It was the late 60’s and I was getting ready to give my oral report in music class on Marie, Captain Von Trapp, his children, and their exploits to ultimately escape the German Army. I was well prepared but extremely nervous of speaking in front of my class. That is a huge understatement – I was petrified! When my turn came, I had worked myself up so much that I ultimately broke down and cried in front of my classmates and teacher. It was traumatic – especially for an eleven year old in a small, rural school.

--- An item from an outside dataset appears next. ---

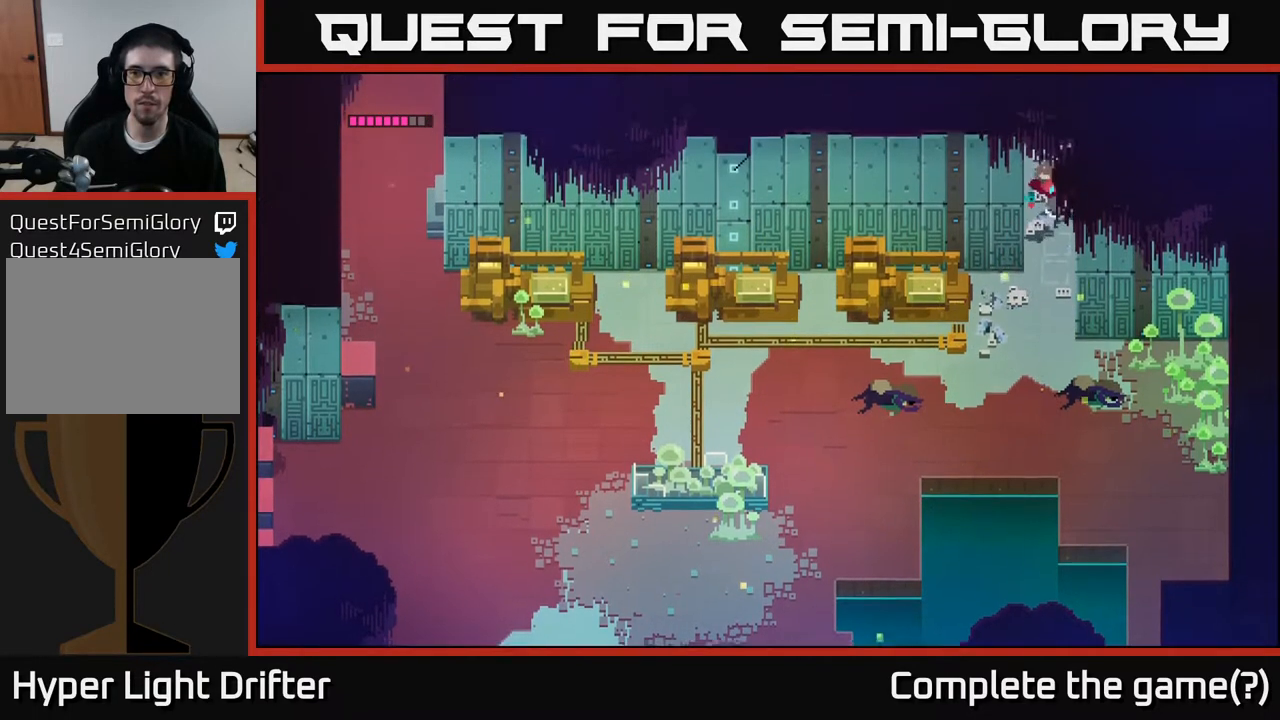
{"buttons": [], "left_stick": "up", "right_stick": "center", "events": [[167, "left_stick", "up"]]}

That same evening I received a call from my pastor – Rev. Clark. She explained she had been to the doctor that day and had been diagnosed with a severe throat problem. She would need to limit her speaking during Sunday services. She needed my help. Without hesitation I said “sure, I am happy to help.” – it was my pastor right? Three days later I got back up on that ‘horse’. Each Sunday morning, for the next several months, I got up and addressed our full congregation. I was still nervous when it was my turn to present, but I continually improved and gained confidence. Years later, I found out my 5th grade homeroom teacher had called Rev. Clark about my embarrassing situation.
Taking a genuine interest in a person’s development is a global driver of employee engagement. My story reinforces four key principles in personal development:
- Be creative. My homeroom teacher found a ‘safer’ place for me to practice public speaking and someone who also had a genuine interest in me. Employees do not appreciate leaders who only give out ‘cookie cutter’ advice and ‘one size fits all’ personal development solutions.

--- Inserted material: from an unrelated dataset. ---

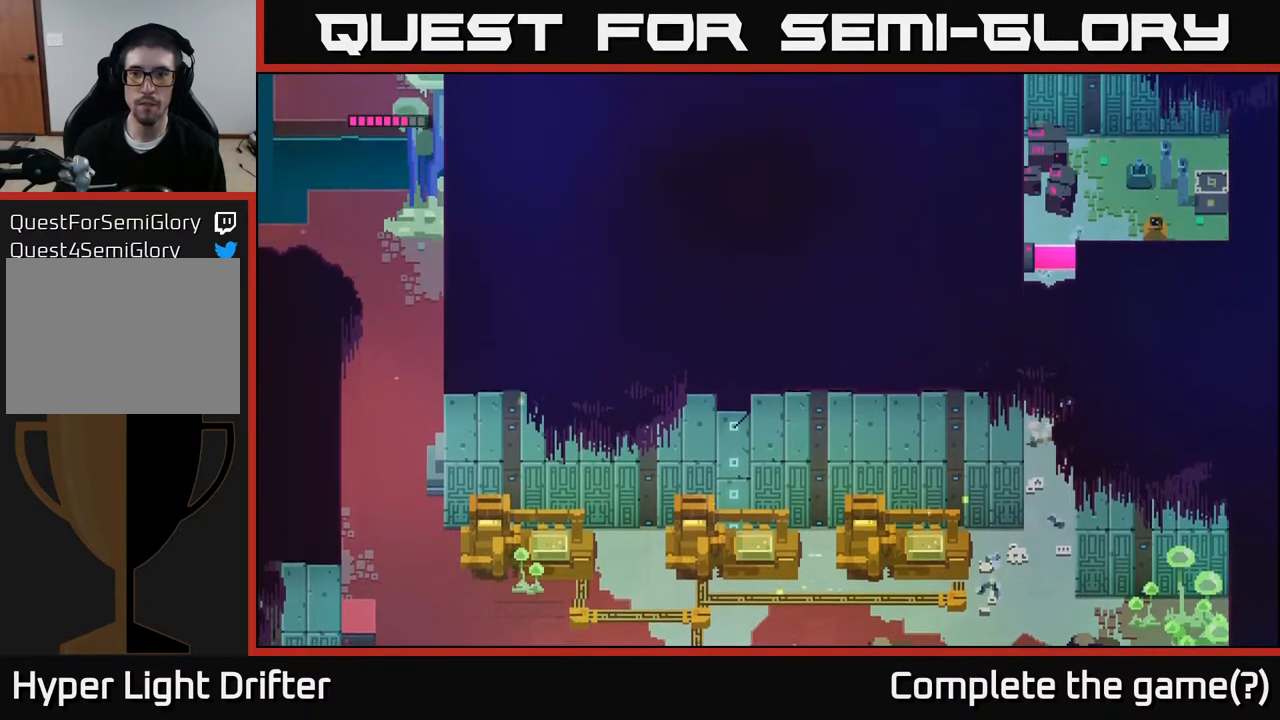
{"buttons": [], "left_stick": "up", "right_stick": "center", "events": []}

- Step-by-Step. I was given small amounts of speaking at church and had more responsibilities added as I improved. Change took time. Leaders should avoid getting impatient and rely on a ‘one and done’ development activity for their employees.

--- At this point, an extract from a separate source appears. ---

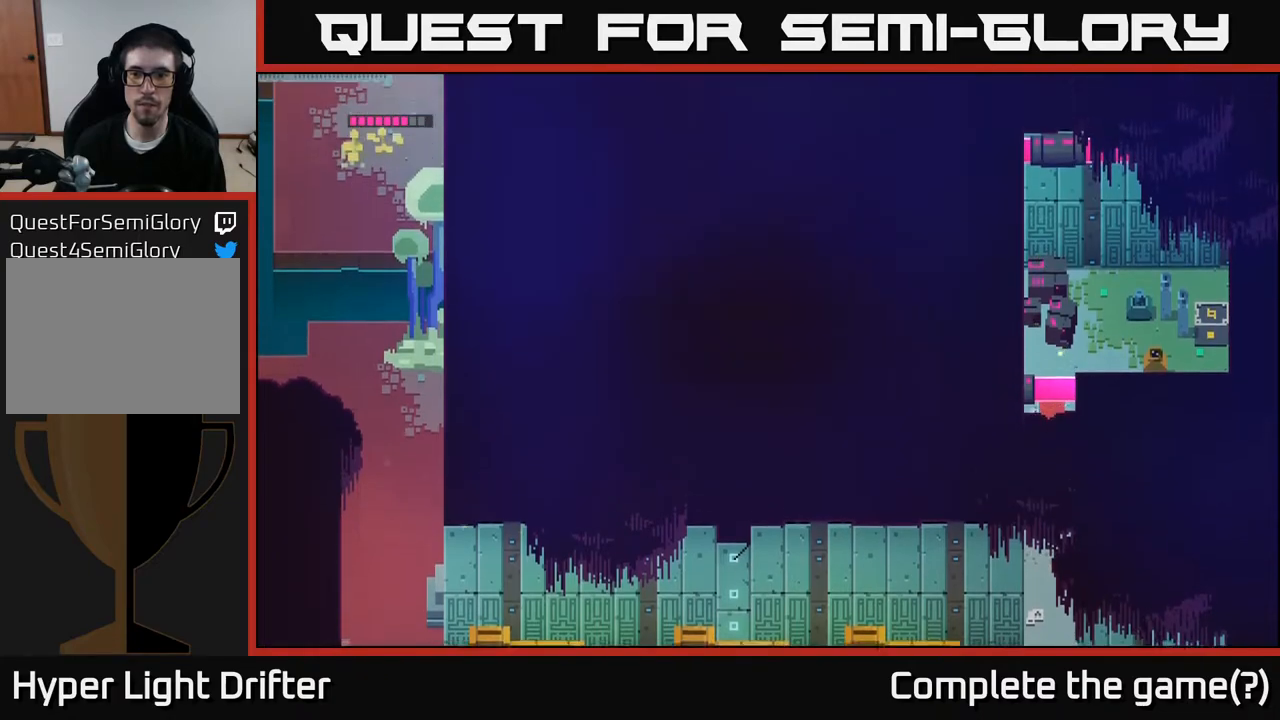
{"buttons": [], "left_stick": "up", "right_stick": "center", "events": [[183, "left_stick", "up-right"], [350, "X", "down"], [383, "left_stick", "up"], [483, "X", "up"]]}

- Take prudent risks. Rev. Clark allowed me to become a significant contributor in her service for 80-100 parishioners. She took a risk. Leaders need to take some risks – empower employees - and reinforce they believe in their employees’ skills, abilities, and potential.
- Provide timely, specific feedback. After each Sunday service, I received specific feedback on things I did well and things I needed to improve on. This fueled my confidence and a desire to do even better next time. Leaders must complement their formal performance feedback process with timely informal assessment, recommendations and comments.
When employees see someone investing time and energy into their personal development, the relationship strengthens, trust grows, and extra commitment as well as effort follows. Because of two ladies’ commitment to my personal development over 40 years ago, public speaking has become a major component in my successful career. How can you personally invest in your employees’ development and help them be more successful?